The 4 algorithms come from two independent decisions: whether to have more than one module and whether to add MAML.
All options are flags in modular_metalearning. To activate MAML use the flag
--MAML and you also have access to customizing the step size and number of steps.
To not have modularity use
--composer functionComposition-1, since a functionComposition of depth 1 is just applying that one function.
To use modularity simply specify your composer and add more than one module in the
--num_modules flag. If your composition requires more than one module type describe both the types and the numbers separated by commas, for example:
--type_modules relu-1-64-64-1,affine-1-16-1 --num_modules 5,10.
How many modules and how many optimization steps?
In our experience the number of modules is a pretty flexible hyperparameter; we recommend putting it 10-30% above the number of modules you think would be needed in an optimal split. For example, in the functions experiments there are 16 functions, thus needing 16 modules; we rounded it up to 20 modules. Experiments with little less and little more did not affect much.
Beware that adding modules makes the use of each module less frequent, and therefore you may need to adjust
Some works using this code
- Learning Quickly to Plan Quickly Using Modular Meta-Learning Chitnis et al.
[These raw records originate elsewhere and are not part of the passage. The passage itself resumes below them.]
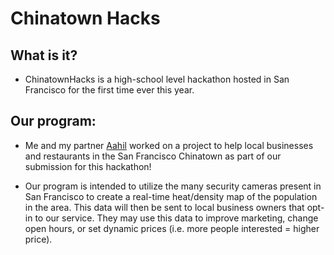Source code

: # Chinatown Hacks

## What is it?

- ChinatownHacks is a high-school level hackathon hosted in San Francisco for the first time ever this year.

## Our program:

- Me and my partner [Aahil](https://github.com/The007Programmer) worked on a project to help local businesses and restaurants in the San Francisco Chinatown as part of our submission for this hackathon!

- Our program is intended to utilize the many security cameras present in San Francisco to create a real-time heat/density map of the population in the area. This data will then be sent to local business owners that opt-in to our service. They may use this data to improve marketing, change open hours, or set dynamic prices (i.e. more people interested = higher price).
- Modular meta-learning in Abstract Graph Networks for combinatorial generalization; Alet et al. ; to be presented in NIPS meta-learning workshop 2018
Please email me at alet(at)mit(dot)edu.
From the original paper:
- Add cleaned up version of backboneConcat composition
- Add cleaned up version of attention composition
From following work:
- Add Graph Neural Network composition
- Add support for CNNs